We stood around ready to say goodbye.

We were ready to say goodbye to Shea Quinn. The next time we would see him he would be Cadet Quinn, a swabbie deep into his first summer at the Coast Guard Academy.

We were outside on Eric Wester's lawn one evening in late June. We had just graduated. We still felt like high school seniors, and this was a very difficult moment for us.

Shea would be the first to leave, the first to enter the new phase of his life many of us were anticipating that summer. He would go on to the Academy, and we would not see as much of him as we were used to.

For the previous six years Shea was a constant presence in my life and many others. We would greet each other each day throughout middle school with a fist bump shouting each others' last names to see how loud and obnoxious we could make them sound in the hallways lined with lockers. We began this in cross-country and it continued through band class and well into high school.

We had sat side-by-side in English classes we worked hard to get good grades in. We sat in line with one another in a Spanish class we were likely to get very bad grades in (Que malo!). We had continued shouting matches on tennis courts to see how many f-bombs we could drop after hitting bad shots.

And now Shea was driving away from this gathering in his green Honda Accord. We had all gotten together to "hang" one last time before Shea headed off to the "swabbie summer" he would later talk about as a grim experience. Case in point: upon his first day he was given a haircut that he said made his Irish mug look like it belonged to a Serbian terrorist.

Katie was the first to wear her heart on her sleeve. She hugged Shea goodbye and started crying.

And then Shea made his way to the Honda which was parked right in front of my 1991 Oldsmobile Toronado Trofeo. Navy blue with a thin red stripe running the length of the exterior, Shea had always called it my "Batmobile." It had more dials and controls inside it than most American automobiles of the early 1990s, yet it still looked like a relic of the late 1970s or a model of some vehicle designed for the Soviet military.

Everyone, Shea included, commented on my poor driving habits. Everyone loved the stories of the mailboxes I had knocked down or the one-way entrances I took straight on in the wrong direction.

So it seemed fitting that my Toronado would be parked behind Shea's Honda in tribute to his departure.

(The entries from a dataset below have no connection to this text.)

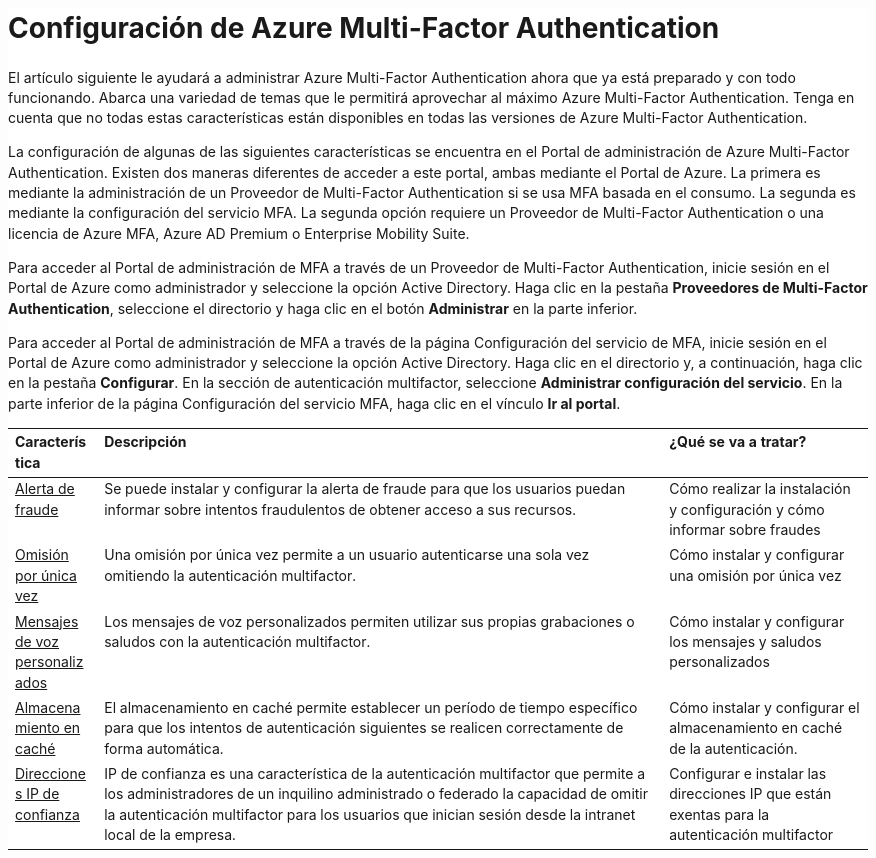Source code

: <properties 
	pageTitle="Pasos siguientes para Azure Multi-Factor Authentication" 
	description="Esta es la página de Azure Multi-Factor Authentication que describe los pasos siguientes a realizar con MFA. Esto incluye informes, alertas de fraude, omisión por única vez, mensajes de voz personalizados, almacenamiento en caché, direcciones IP de confianza y contraseñas de aplicación." 
	services="multi-factor-authentication" 
	documentationCenter="" 
	authors="billmath" 
	manager="stevenpo" 
	editor="curtand"/>

<tags 
	ms.service="multi-factor-authentication" 
	ms.workload="identity" 
	ms.tgt_pltfrm="na" 
	ms.devlang="na" 
	ms.topic="article" 
	ms.date="02/26/2016" 
	ms.author="billmath"/>

# Configuración de Azure Multi-Factor Authentication

El artículo siguiente le ayudará a administrar Azure Multi-Factor Authentication ahora que ya está preparado y con todo funcionando. Abarca una variedad de temas que le permitirá aprovechar al máximo Azure Multi-Factor Authentication. Tenga en cuenta que no todas estas características están disponibles en todas las versiones de Azure Multi-Factor Authentication.

La configuración de algunas de las siguientes características se encuentra en el Portal de administración de Azure Multi-Factor Authentication. Existen dos maneras diferentes de acceder a este portal, ambas mediante el Portal de Azure. La primera es mediante la administración de un Proveedor de Multi-Factor Authentication si se usa MFA basada en el consumo. La segunda es mediante la configuración del servicio MFA. La segunda opción requiere un Proveedor de Multi-Factor Authentication o una licencia de Azure MFA, Azure AD Premium o Enterprise Mobility Suite.

Para acceder al Portal de administración de MFA a través de un Proveedor de Multi-Factor Authentication, inicie sesión en el Portal de Azure como administrador y seleccione la opción Active Directory. Haga clic en la pestaña **Proveedores de Multi-Factor Authentication**, seleccione el directorio y haga clic en el botón **Administrar** en la parte inferior.

Para acceder al Portal de administración de MFA a través de la página Configuración del servicio de MFA, inicie sesión en el Portal de Azure como administrador y seleccione la opción Active Directory. Haga clic en el directorio y, a continuación, haga clic en la pestaña **Configurar**. En la sección de autenticación multifactor, seleccione **Administrar configuración del servicio**. En la parte inferior de la página Configuración del servicio MFA, haga clic en el vínculo **Ir al portal**.


Característica| Descripción| ¿Qué se va a tratar?
:------------- | :------------- | :------------- | 
[Alerta de fraude](#fraud-alert)|Se puede instalar y configurar la alerta de fraude para que los usuarios puedan informar sobre intentos fraudulentos de obtener acceso a sus recursos.|Cómo realizar la instalación y configuración y cómo informar sobre fraudes
[Omisión por única vez](#one-time-bypass) |Una omisión por única vez permite a un usuario autenticarse una sola vez omitiendo la autenticación multifactor.|Cómo instalar y configurar una omisión por única vez
[Mensajes de voz personalizados](#custom-voice-messages) |Los mensajes de voz personalizados permiten utilizar sus propias grabaciones o saludos con la autenticación multifactor. |Cómo instalar y configurar los mensajes y saludos personalizados
[Almacenamiento en caché](#caching)|El almacenamiento en caché permite establecer un período de tiempo específico para que los intentos de autenticación siguientes se realicen correctamente de forma automática. |Cómo instalar y configurar el almacenamiento en caché de la autenticación.
[Direcciones IP de confianza](#trusted-ips)|IP de confianza es una característica de la autenticación multifactor que permite a los administradores de un inquilino administrado o federado la capacidad de omitir la autenticación multifactor para los usuarios que inician sesión desde la intranet local de la empresa.|Configurar e instalar las direcciones IP que están exentas para la autenticación multifactor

As we waved goodbye and Shea got into the driver's seat of the Honda, he channeled Will Ferrell with one final signature shouting of "GOULET!" before slamming the sedan into reverse. Que increible!

He yelled just before slamming the sedan straight into the bumper of my Oldsmobile. The only thing more unbelievable than the incredible noise created upon impact was the fact that it did not dent the Batmobile at all. Not a scratch. The tank was intact.

That's how an Irishman left the party that day- with a bang.